▶ [Instructions to follow]
From the blog posts about the Everest trek below, give word for word the passage starting at "Overnight In Dzongla" and ending at "them. Take care.".

▶ [Reading passage]
Tuesday, September 30, 2008

Overnight In Dzongla

Brother-in-Law Pemba Sherpa sends this report dated Monday, September 29, 2008 :
Dear Richard I am writing this on behalf of Tenjing. Susan are in Dzongla tonight. They are doing fine and having a great time. Tomorrow they will go over Chola pass and Pemba is taking care of them well. Will write you more when we here next from them. Take care.

The map section shows the trek from Dingboche to the Everest viewpoint at Kala Pattar. The trail doubles back to Lobuche and Duglha, then heads west to Dzongla. I have marked a solid line from Dzongla up to the Cho La pass at 5420m (17,782 ft), where they will cross over into the next valley heading to the village of Gokyo.


Friday, September 26, 2008

Susan Passed This Way Before ... in 1984!

The first week has gone by with no word about our Wild Wasatch Women trekking the well marked trail up the Dudh Kosi river toward Mount Everest. They are accompanied by Captain Pemba acting as their "Sirdar" or guide and one porter. No cook or kitchen boy or half a dozen porters carrying provisions the way we used to do it in the eighties. They didn't even have to carry food. The photo above, just for comparison, is of our exploratory 1985 expedition to the Arun Valley, southeast of Everest. This is a remote area where teahouses are a rarity and we had to carry everything we needed for a month on the trail.
-
Rebecca and Susan left Namche on Monday, so they should get to Kala Patar by Saturday. Weather has been rainy and cloudy, but I hope they are comfortable. Everything trekkers need is available from a series of independent guest houses along the trail. I discovered a photo of the lodge at Gorak Shep and observe how times have changed. http://www.panoramio.com/photo/36353

Tuesday, September 23, 2008

On The Trail

Susan sent a final email before leaving Namche with Rebecca, Pemba, and one porter, to begin the long trek toward Mount Everest. Here is part of what she had to say:
"We are on our way. Pemba slept in because we have had so many false starts. No view of the mountains this morning. It is cloudy and rainy. We are going to Kala Patar first, then the Cho La if there is not too much snow. We are going the other direction this time. That's about five days. Then Goyko and Gokyo Peak and then a new pass called Ranger La and over to the Bhod Kosi about two days up from Thame. They say it is easier then the Cho La, but it is raining here which means the passes might be very snowy. Pemba does not have good shoes. I bought him a jacket in Bangkok."
This is an ambitious trek.

▶ [Dataset content]
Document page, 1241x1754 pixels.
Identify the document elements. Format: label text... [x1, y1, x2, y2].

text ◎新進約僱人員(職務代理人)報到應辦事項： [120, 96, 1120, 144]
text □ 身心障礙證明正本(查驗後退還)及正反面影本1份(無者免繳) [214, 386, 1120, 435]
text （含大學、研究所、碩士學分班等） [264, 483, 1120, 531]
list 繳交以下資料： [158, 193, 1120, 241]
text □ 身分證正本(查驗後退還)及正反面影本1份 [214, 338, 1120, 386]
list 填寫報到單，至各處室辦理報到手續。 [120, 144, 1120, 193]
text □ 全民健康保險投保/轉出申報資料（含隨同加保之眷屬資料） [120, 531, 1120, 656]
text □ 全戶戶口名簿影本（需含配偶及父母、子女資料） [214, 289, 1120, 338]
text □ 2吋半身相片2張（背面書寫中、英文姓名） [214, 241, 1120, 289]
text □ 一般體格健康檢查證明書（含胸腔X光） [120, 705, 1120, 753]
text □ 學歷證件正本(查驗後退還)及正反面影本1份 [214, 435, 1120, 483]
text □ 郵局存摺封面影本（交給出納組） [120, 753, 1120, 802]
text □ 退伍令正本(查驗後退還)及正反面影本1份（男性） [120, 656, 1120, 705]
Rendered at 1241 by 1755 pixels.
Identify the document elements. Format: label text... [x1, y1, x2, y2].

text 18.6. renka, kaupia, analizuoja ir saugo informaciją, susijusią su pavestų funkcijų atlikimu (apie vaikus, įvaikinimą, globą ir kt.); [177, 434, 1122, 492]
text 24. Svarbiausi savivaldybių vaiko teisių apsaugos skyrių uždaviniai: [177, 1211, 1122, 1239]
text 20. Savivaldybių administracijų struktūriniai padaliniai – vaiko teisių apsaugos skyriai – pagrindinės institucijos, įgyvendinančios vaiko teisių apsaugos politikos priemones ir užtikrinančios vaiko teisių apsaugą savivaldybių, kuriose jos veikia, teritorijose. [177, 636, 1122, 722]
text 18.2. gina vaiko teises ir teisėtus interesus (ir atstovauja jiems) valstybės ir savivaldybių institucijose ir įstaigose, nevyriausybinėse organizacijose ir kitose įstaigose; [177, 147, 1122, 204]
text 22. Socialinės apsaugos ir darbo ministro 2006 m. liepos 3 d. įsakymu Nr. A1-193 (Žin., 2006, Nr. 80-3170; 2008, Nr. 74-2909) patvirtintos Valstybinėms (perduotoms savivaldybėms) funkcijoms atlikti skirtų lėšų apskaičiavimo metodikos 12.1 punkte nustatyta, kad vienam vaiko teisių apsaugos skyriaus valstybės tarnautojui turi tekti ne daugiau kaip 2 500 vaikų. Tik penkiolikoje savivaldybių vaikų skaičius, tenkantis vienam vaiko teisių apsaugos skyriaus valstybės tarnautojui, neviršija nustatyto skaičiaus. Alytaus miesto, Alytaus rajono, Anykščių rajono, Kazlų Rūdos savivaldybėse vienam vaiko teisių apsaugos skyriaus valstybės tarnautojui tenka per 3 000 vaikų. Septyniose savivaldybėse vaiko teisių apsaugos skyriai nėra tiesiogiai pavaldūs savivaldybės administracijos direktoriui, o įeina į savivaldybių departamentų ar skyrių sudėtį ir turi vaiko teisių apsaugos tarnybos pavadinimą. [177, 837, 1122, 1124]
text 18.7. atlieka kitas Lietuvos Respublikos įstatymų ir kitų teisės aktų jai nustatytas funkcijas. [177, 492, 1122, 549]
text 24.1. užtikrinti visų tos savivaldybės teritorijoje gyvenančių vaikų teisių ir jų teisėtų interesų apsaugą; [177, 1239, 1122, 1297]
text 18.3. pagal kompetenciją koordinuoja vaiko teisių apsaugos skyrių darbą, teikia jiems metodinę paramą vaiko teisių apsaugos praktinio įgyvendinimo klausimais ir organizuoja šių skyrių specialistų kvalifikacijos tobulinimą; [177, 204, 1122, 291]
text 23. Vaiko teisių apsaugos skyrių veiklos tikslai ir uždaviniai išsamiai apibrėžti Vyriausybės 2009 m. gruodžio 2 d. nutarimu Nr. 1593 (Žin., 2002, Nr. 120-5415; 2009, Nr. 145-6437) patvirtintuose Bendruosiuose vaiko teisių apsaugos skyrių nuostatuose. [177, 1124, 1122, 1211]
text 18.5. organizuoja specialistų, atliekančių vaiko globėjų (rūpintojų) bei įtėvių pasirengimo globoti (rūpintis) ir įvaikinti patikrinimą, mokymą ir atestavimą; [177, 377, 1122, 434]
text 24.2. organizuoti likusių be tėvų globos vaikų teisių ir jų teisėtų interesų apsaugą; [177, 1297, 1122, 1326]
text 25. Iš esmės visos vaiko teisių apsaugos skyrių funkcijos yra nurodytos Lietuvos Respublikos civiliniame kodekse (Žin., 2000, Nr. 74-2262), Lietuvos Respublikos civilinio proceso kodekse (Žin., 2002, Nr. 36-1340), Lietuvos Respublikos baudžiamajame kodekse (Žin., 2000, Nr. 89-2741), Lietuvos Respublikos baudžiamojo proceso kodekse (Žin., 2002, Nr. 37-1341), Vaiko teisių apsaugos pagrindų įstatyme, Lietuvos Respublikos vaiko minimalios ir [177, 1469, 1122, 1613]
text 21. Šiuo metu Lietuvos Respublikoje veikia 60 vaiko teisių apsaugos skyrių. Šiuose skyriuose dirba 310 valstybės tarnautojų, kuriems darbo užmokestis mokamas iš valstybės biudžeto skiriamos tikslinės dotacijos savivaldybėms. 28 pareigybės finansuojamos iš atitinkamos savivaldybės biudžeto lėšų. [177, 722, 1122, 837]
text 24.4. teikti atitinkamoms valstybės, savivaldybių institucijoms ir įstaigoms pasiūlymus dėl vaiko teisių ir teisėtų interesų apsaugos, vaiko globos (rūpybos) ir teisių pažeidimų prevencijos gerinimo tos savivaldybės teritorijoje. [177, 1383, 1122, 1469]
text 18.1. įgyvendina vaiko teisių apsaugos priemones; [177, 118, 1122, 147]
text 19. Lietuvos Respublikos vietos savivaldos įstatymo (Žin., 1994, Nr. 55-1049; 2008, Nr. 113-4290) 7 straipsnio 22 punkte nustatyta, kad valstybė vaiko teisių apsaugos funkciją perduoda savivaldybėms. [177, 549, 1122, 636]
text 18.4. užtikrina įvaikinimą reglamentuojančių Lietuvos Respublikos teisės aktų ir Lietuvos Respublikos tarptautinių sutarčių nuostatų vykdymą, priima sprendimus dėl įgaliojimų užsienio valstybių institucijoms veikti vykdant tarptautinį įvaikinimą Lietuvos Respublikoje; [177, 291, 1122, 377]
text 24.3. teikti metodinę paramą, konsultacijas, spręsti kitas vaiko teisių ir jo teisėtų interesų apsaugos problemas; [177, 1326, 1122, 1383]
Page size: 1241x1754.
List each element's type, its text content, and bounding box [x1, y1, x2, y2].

▶ [Correct answer]
Overnight In Dzongla

Brother-in-Law Pemba Sherpa sends this report dated Monday, September 29, 2008 :
Dear Richard I am writing this on behalf of Tenjing. Susan are in Dzongla tonight. They are doing fine and having a great time. Tomorrow they will go over Chola pass and Pemba is taking care of them well. Will write you more when we here next from them. Take care.